AGENTS.md: add public-repo note and concise NixOS server learnings; TODO.md: add verify step

Made-with: Cursor

AGENTS.md

@@ -12,3 +12,14 @@ darwin-rebuild switch --flake .
 
 Do not automatically run rebuild commands - ask the user first.
 
+## Repo is public
+
+No keys, tokens, or identifying secrets in the repo. Prefer `scp` or config outside the repo.
+
+## Learnings (NixOS server)
+
+- Minimal ISO: use Ethernet or the graphical installer (Wi‑Fi on minimal is fiddly).
+- Server hardware: stub in repo; user replaces with `nixos-generate-config --show-hardware-config` from the server.
+- Root password: console only; set danny’s password as root once for sudo.
+- SSH keys: use actual key names on the machine (e.g. `id_ed25519_github`), not assumed `id_ed25519`.
+

TODO.md

@@ -0,0 +1,16 @@
+# TODO
+
+1. ~~**AGENTS.md**~~ Done.
+
+2. **Secrets**
+   - Make sure we're not exposing any information in the repo.
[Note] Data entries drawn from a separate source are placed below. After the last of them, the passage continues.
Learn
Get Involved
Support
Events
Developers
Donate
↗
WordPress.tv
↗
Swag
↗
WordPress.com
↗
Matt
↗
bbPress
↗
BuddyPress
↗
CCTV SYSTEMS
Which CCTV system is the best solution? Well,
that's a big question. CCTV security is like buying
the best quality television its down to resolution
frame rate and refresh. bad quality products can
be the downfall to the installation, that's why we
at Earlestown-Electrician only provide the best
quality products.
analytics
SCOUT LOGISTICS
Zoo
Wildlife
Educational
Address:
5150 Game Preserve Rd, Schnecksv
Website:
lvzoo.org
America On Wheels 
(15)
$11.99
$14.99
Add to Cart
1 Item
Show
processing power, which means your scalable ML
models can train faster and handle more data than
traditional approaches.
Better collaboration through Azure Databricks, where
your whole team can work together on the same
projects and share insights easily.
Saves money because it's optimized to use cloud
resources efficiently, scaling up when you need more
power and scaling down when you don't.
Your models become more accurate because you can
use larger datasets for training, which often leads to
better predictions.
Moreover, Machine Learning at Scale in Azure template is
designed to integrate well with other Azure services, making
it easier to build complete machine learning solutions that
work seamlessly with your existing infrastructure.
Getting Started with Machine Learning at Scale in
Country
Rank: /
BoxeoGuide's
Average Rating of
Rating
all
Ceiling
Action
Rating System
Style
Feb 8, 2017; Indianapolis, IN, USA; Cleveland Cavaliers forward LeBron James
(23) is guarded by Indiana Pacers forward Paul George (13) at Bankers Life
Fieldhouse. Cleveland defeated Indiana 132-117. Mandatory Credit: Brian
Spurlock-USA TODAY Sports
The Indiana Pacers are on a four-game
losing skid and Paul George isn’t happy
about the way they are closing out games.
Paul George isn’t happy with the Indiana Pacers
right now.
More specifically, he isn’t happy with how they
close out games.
Prefer pushing keys via `scp` rather than committing them.
+
+3. **Server hardware before testing**
+   - Before checking if the server flake setup works: do we need to fetch anything from the server? (e.g. a hardware file?)
+   - The current `nixos/hosts/nixos-server-hardware.nix` is a stub, not based on the server's actual hardware. The repo's existing `hardware-configuration.nix` is for the MacBook. Fetch the server's config (e.g. `nixos-generate-config --show-hardware-config` on the server) and replace the stub.
+
+4. **Server**
+   - Continue configuring the server.
+
+5. **Verify**
+   - After 2–4: confirm server hardware in repo, flake builds, auto-rebuild works.